Segment Start: RECORDS FOR THIS TASK

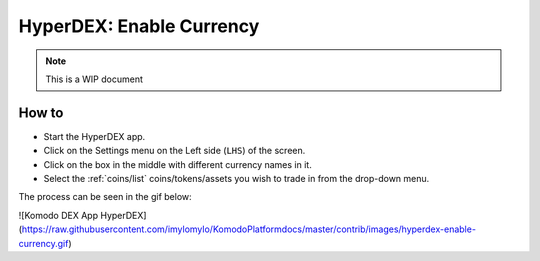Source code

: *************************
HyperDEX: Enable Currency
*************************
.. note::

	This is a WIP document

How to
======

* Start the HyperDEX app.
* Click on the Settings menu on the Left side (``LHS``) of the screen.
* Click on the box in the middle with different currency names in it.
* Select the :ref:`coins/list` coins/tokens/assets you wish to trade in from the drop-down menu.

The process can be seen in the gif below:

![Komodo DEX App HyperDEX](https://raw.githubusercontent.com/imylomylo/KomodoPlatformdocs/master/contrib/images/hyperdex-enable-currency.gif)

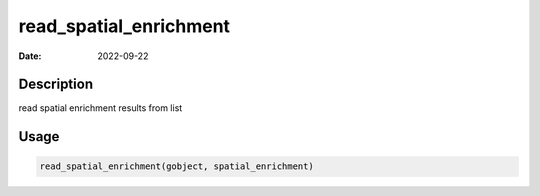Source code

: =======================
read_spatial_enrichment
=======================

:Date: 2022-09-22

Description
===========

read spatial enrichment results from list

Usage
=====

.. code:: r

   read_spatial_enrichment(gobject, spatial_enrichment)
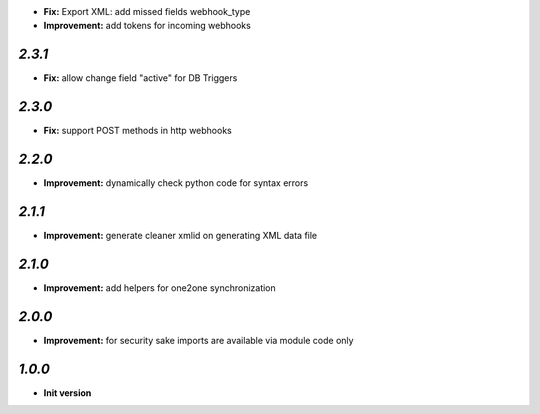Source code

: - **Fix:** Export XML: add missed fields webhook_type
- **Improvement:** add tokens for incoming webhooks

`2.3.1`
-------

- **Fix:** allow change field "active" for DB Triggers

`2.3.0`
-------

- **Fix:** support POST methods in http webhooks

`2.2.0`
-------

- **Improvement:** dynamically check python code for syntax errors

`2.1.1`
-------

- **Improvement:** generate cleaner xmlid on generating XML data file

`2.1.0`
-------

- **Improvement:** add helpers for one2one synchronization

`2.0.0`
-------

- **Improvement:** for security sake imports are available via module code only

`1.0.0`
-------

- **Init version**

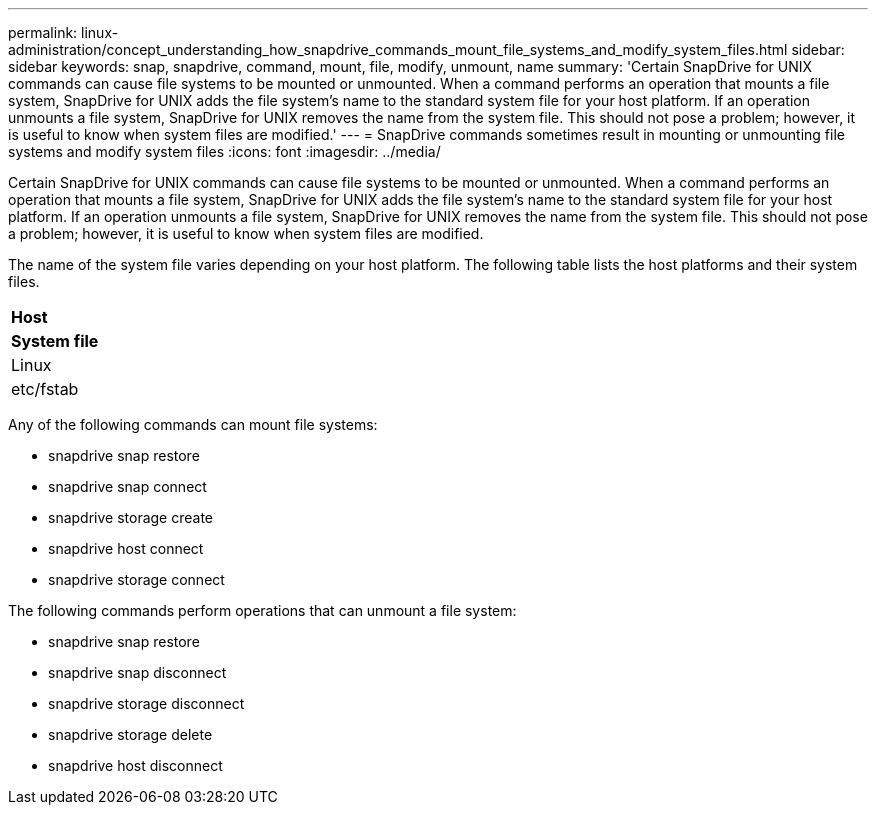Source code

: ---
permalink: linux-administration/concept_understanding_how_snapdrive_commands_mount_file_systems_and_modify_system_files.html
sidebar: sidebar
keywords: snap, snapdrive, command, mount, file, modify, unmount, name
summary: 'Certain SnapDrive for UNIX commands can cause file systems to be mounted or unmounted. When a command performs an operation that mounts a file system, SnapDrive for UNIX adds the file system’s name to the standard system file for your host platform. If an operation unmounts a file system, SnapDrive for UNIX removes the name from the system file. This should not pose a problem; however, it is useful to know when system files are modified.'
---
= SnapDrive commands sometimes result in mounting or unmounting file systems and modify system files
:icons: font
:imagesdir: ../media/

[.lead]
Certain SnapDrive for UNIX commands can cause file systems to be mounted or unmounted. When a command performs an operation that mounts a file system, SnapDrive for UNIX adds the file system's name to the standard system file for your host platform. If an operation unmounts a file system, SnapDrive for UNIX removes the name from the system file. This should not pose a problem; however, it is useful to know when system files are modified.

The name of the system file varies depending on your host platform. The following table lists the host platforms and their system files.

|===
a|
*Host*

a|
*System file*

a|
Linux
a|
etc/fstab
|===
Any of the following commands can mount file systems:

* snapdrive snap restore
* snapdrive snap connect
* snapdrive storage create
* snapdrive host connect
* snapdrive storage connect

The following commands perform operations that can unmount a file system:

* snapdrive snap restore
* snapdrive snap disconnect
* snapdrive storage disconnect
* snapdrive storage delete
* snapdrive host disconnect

Segment End: RECORDS FOR THIS TASK
Segment Start: RECORDS FOR THIS TASK

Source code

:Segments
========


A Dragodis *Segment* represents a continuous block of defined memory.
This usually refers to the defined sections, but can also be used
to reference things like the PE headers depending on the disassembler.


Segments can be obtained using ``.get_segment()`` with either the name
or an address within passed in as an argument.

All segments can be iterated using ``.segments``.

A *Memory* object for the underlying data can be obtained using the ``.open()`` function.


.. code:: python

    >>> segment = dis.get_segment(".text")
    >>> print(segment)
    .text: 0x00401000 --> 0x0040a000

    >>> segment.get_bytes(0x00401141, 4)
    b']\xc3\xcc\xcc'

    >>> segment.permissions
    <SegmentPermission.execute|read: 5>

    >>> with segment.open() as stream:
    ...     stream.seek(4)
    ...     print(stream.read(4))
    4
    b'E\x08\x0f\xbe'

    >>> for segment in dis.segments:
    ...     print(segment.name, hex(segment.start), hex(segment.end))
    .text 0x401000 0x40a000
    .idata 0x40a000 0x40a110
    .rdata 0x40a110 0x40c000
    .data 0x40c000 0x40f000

Segment End: RECORDS FOR THIS TASK

→ **YOUR ASSIGNMENT**
Report how many lines of the records above contain the word "using", giving only the number.

→ **TASK SOLUTION**
3